T also really made sure I was present before I left today, normally if I dissociate in her office she just makes sure that I respond so we can book another appointment, and I guess watches to see if my breathing is more normal. Today was different, T tried to help ground me at the end so I could book an appointment for next week, but before she would let me leave when I was at her office door she started asking me a whole bunch of questions - where I was (her office), where I was going after I left her office, and how I was getting home. She made me repeat myself a couple of times before she opened her door. How do I come to terms with this? Where do I go from here? I feel lost, scared, and really detached right now.
T asked if I knew what DID (Dissociative Identity Disorder) was and I sort of do (lived with someone who had it), she went on to explain it a bit more. T then came out and said she thinks it is very possible that I have DID. She went on to explain her reasoning behind it, I sat there quietly and started to cry.

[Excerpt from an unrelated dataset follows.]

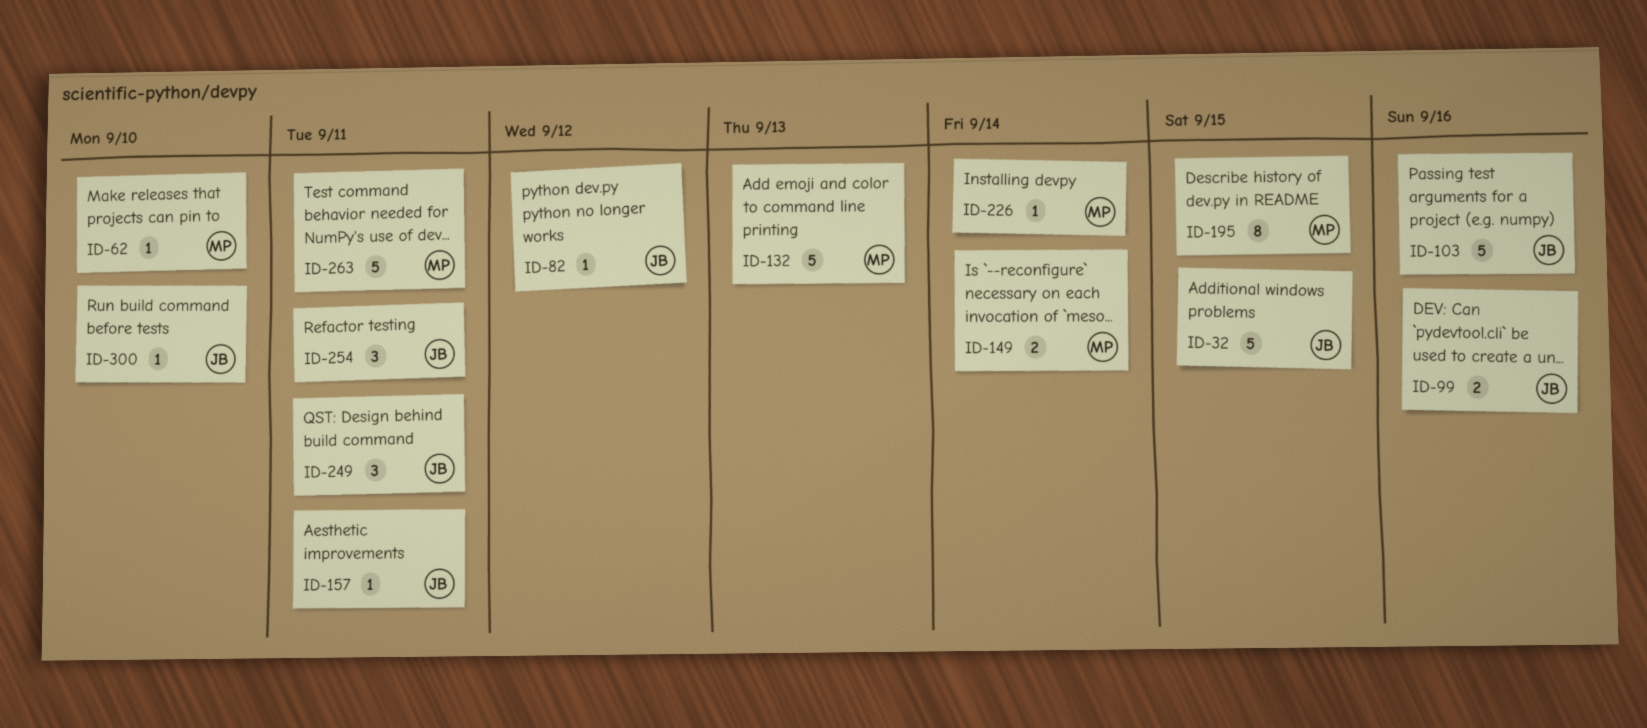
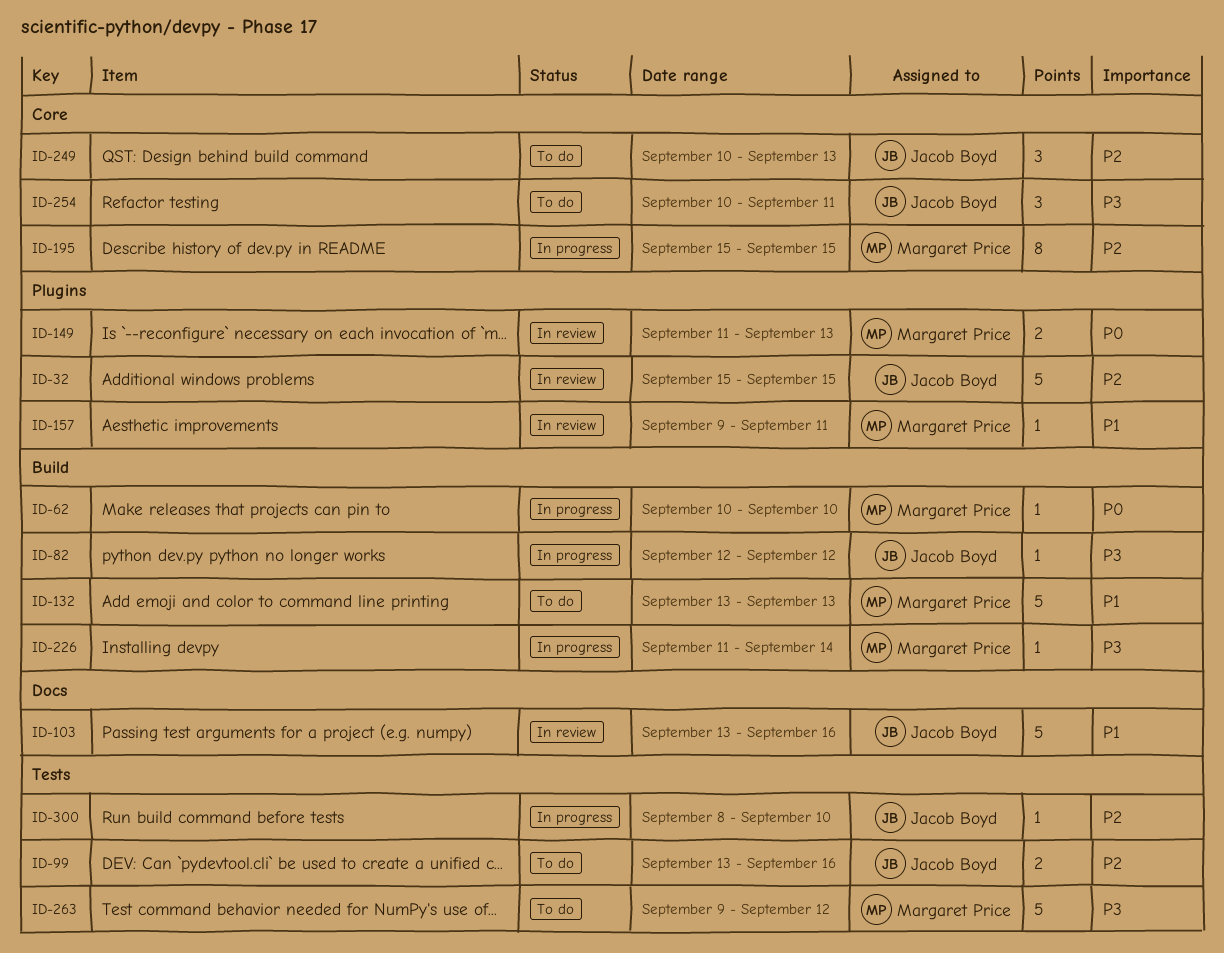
ID-149, due: Sep 14 -> Sep 13
ID-157, owner: Jacob Boyd -> Margaret Price
ID-249, due: Sep 11 -> Sep 13
ID-263, due: Sep 11 -> Sep 12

She said if this is the case, she wants to make sure that I understand and feel like her office is a safe place so that those parts can come out and integrate. She actually spent a lot of time reassuring me that while I am in her office nothing bad will happen to me, that no one will harm me, that she will make sure of that. It's really rare that T goes to those lengths to reassure me I'm safe with her, I can count on one hand the number of times in almost two years that she has reassured me to that extent (beyond saying her office is a safe place).
I'm really upset that she thinks I might have DID, I'm having a really hard time coming to terms with that possibility. She gave me a book to keep and read about dissociation and different forms of it. She also asked me to keep track of any more incidents where I lose chunks of time, or I don't remember meeting someone, etc. She asked me to bring that up with her if and/or when it happens. All I want to do is crawl in a hole. I never thought DID was a possibility, actually I've been quite defensive and adamant up until this point that this is impossible. I don't want it to be true, I understand T's reasoning behind why she thinks this might be the case with me though.
T also really made sure I was present before I left today, normally if I dissociate in her office she just makes sure that I respond so we can book another appointment, and I guess watches to see if my breathing is more normal. Today was different, T tried to help ground me at the end so I could book an appointment for next week, but before she would let me leave when I was at her office door she started asking me a whole bunch of questions - where I was (her office), where I was going after I left her office, and how I was getting home. She made me repeat myself a couple of times before she opened her door. How do I come to terms with this? Where do I go from here? I feel lost, scared, and really detached right now.